肌裏打ち・増裏打ち

肌裏打ち

肌裏打ち

染美濃紙と小麦粉澱粉糊を用いて肌裏打ちをする
新しい肌裏紙には美濃紙を用います。薄く滑らかで、強い紙です。当社では岐阜県美濃の太田弥八郎製を使用しています。

第一層目である肌裏紙の色は、本紙表面の色合いに強い影響を与えます。そのため、新しい肌裏紙の選択は新調に行います。修理前の印象を変えないために、旧肌裏紙と同色の肌裏紙を用いる場合もあります。また、より絵画の表現がよく見えるように、トーンを変えた色を選択する場合もあります。いずれも天然染料を用いて、当社の技術者が染めます。

肌裏打ちには小麦粉澱粉糊を使用します。この糊は接着力が強く、確実に肌裏紙と本紙とを接着させます。しかし、水分を与えれば再び外すことができる可逆性の糊です。

 

増裏打ち

染美栖紙と小麦粉澱粉糊を用いて肌裏打ちをする
新しい増裏紙には美栖紙を用います。胡粉が漉き込まれた、柔らかくふわりとした紙です。表具に厚みを持たせ、強度を増すために打つ裏打ちです。当社では奈良県吉野の上窪良二製を使用しています。

増裏打ち

肌裏紙と同様に第二層目である増裏紙も、その色は、本紙表面の色合いに影響を与えます。そのため、本紙にあった色合いに美栖紙を染め上げます。
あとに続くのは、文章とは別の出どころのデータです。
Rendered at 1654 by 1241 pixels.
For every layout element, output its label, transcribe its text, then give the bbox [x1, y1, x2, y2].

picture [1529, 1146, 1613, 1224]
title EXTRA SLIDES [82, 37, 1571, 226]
増裏打ちには小麦粉澱粉糊を約7年から10年寝かせた「古糊」を使用します。この糊は接着力が弱いのですが、柔らかさがあるため、表具の巻く性質に大変合った糊です。やはり、水分を与えれば再び外すことができる可逆性の糊です。

 

用語解説

小麦粉澱粉糊

小麦澱粉に水を加えて煮ることでできる糊。新糊ともいい、表具に用いられる。接着力が強いが、水分を与えれば剥がすこともできる。

古糊

小麦粉澱粉糊(新糊)を瓶に詰め、7~10年寝かせた糊。大寒の時期に炊き上げと瓶詰めの作業を行う。通常地下や蔵、縁の下などの温湿度が比較的安定した場所に保管される。表具の増裏打や総裏打に用いる。新糊より接着力が弱いため柔軟な仕上がりになる。